[ASSIGNED TASK] Tally the lines below that include the string "from". Reply with the total only.

(Stored records)
.....
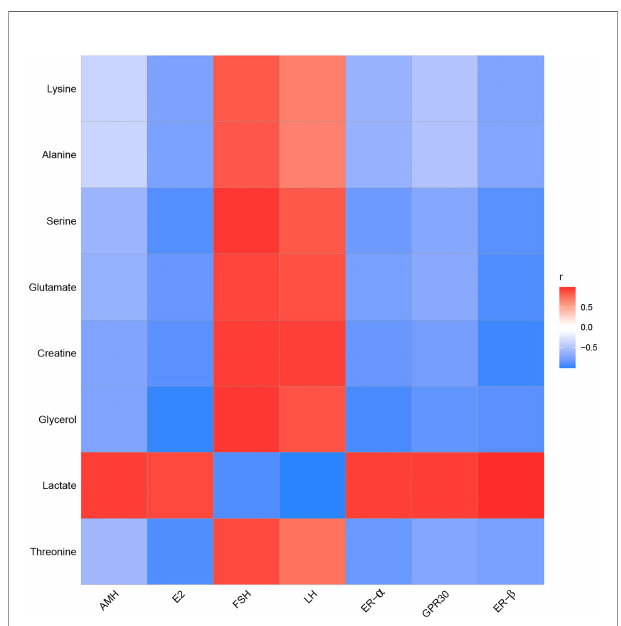
FIGURE 12 | The correlation analysis between POF and characteristic metabolites in the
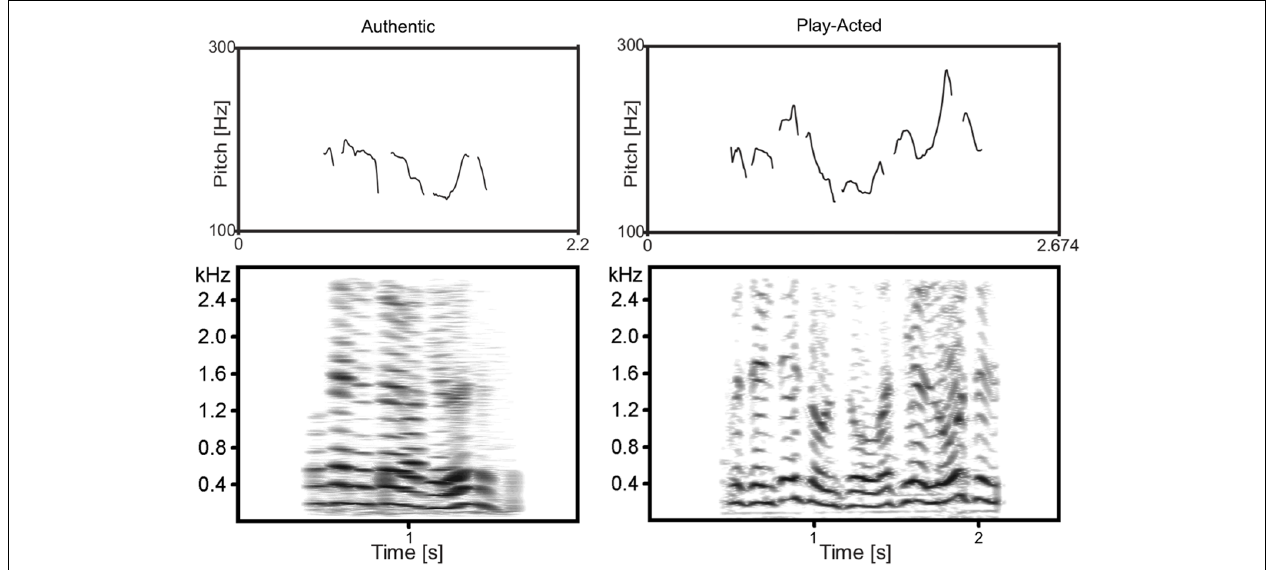
FIGURE 1 | F0 contour (top) and spectrogram (bottom) of two complementary example recordings. Examples are of the same text (“ ... Präsenz ist und so, was hier los ist ... ” translated: “ ... presence is and such, what is going on here ... ”) from the original authentic and play-acted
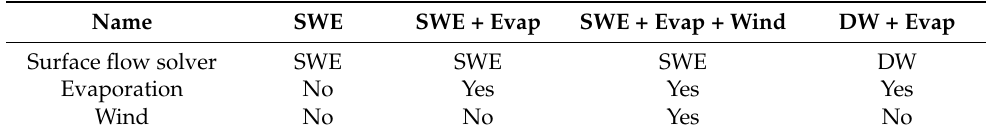
Table 6. List of the four test cases for the Trinity Delta test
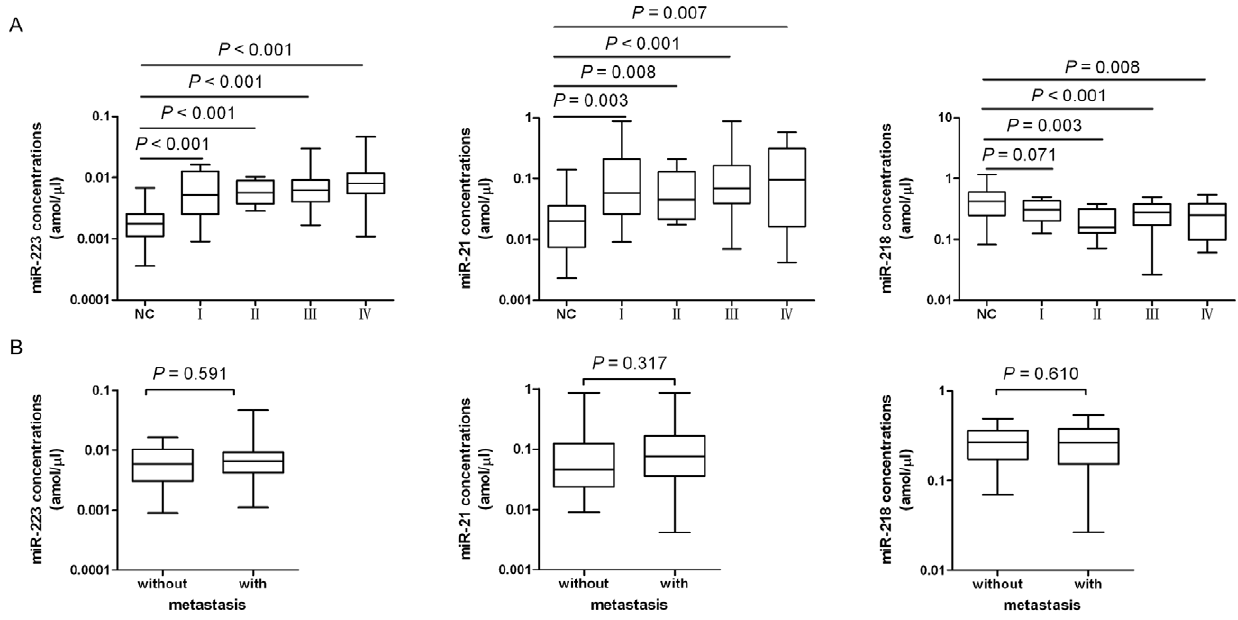
Figure 4. Evaluation of the plasma concentrations of miR-223, miR-21 and miR-218 in GC patients at different clinical status. (A) Box plots of the plasma concentrations of miR-223 (left panel), miR-21 (middle panel) and miR-218 (right panel) in healthy controls (NC, n=70) and gastric cancer (GC, n=70) patients at different TNM stages (12 with I, 11 with II, 36 with III and 11 with IV). (B) Box plots of the plasma concentrations of miR- 223 (left panel), miR-21 (middle panel) and miR-218 (right panel) in GC patients with or without metastasis. The lines inside the boxes denote the medians. The whiskers of box plots: Min to Max.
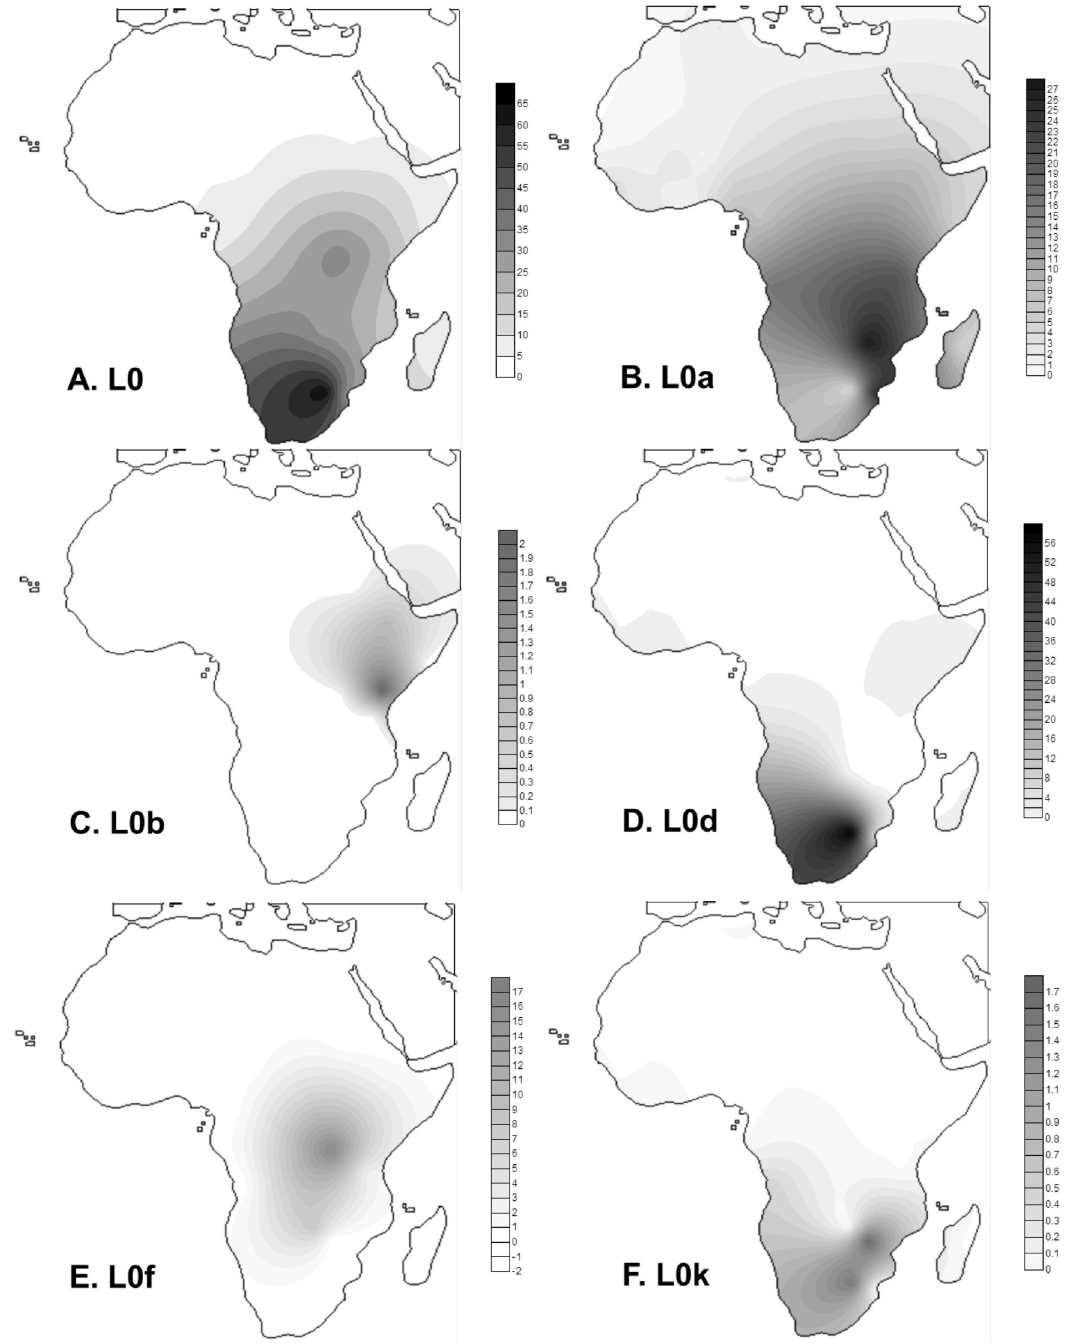
Figure 3. Frequency maps based on HVS-I data for haplogroups L0 (total) (A), L0a (B), L0b (C), L0d (D), L0f (E) and L0k (F). doi: scan and also when considering only the eastern Bantu route (Figure 4 – for clarity only the overall South African scan is shown). This recent peak is generated by the founder ages of the L0a subclades in southern Africa linked to the Bantu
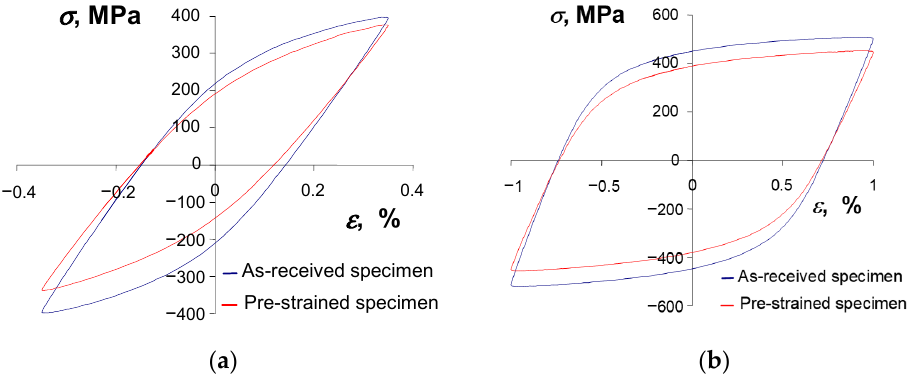
Figure 12. Hysteresis loops at 𝜀 𝑎𝑐 = 1.0%: ( a ) as-received specimen, ( b ) pre-strained specimen.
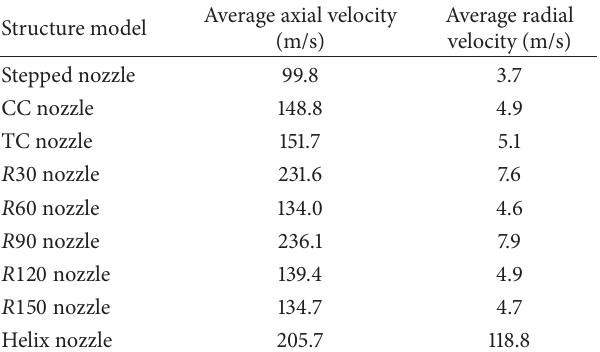
Table 3: Average axial and radial velocities of structure models in target distance range of 𝑋 = 0.08 ∼ 0.09 m.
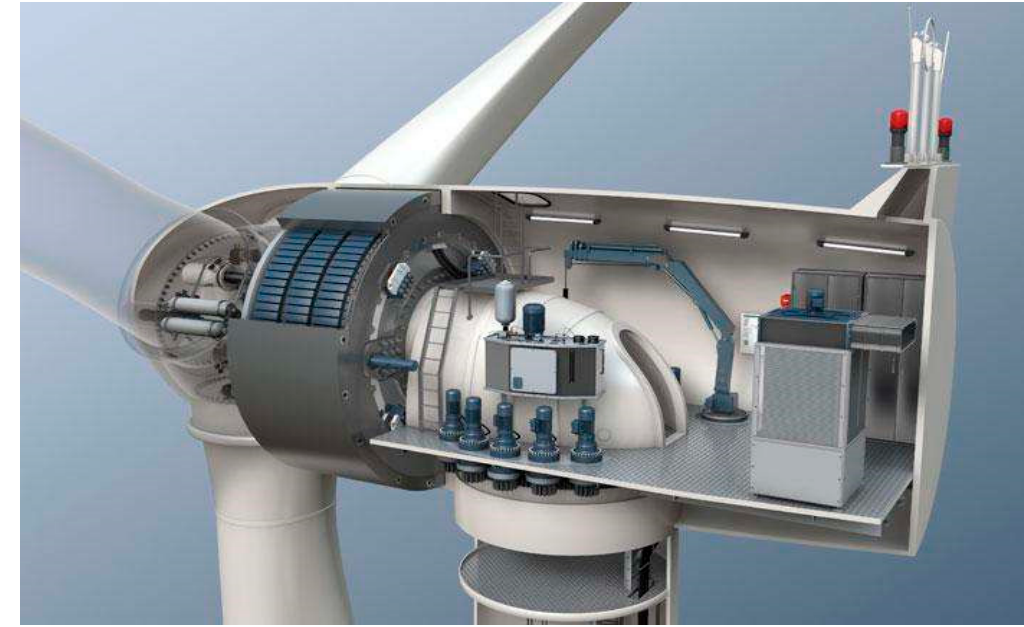
Figure 4. Permanent magnet synchronous generator (PMSG).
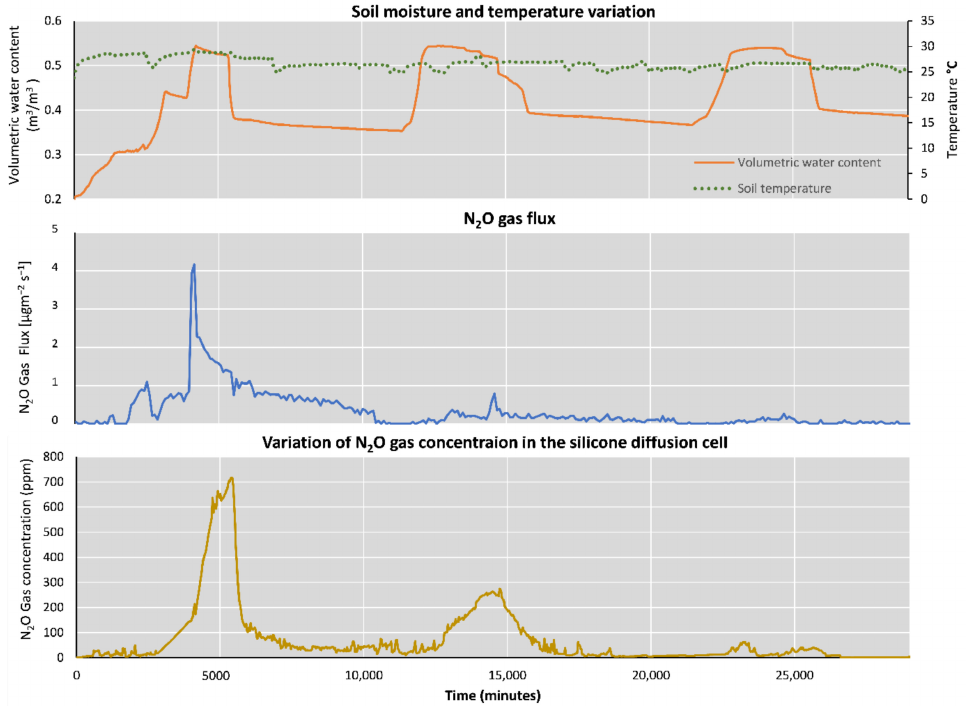
Figure 7. Temporal variations in the N 2 O gas concentrations in the silicone diffusion cell and N 2 O gas flux from the headspace, soil temperature, and moisture levels in experiment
.....
[SOLUTION TO THIS EXERCISE] 2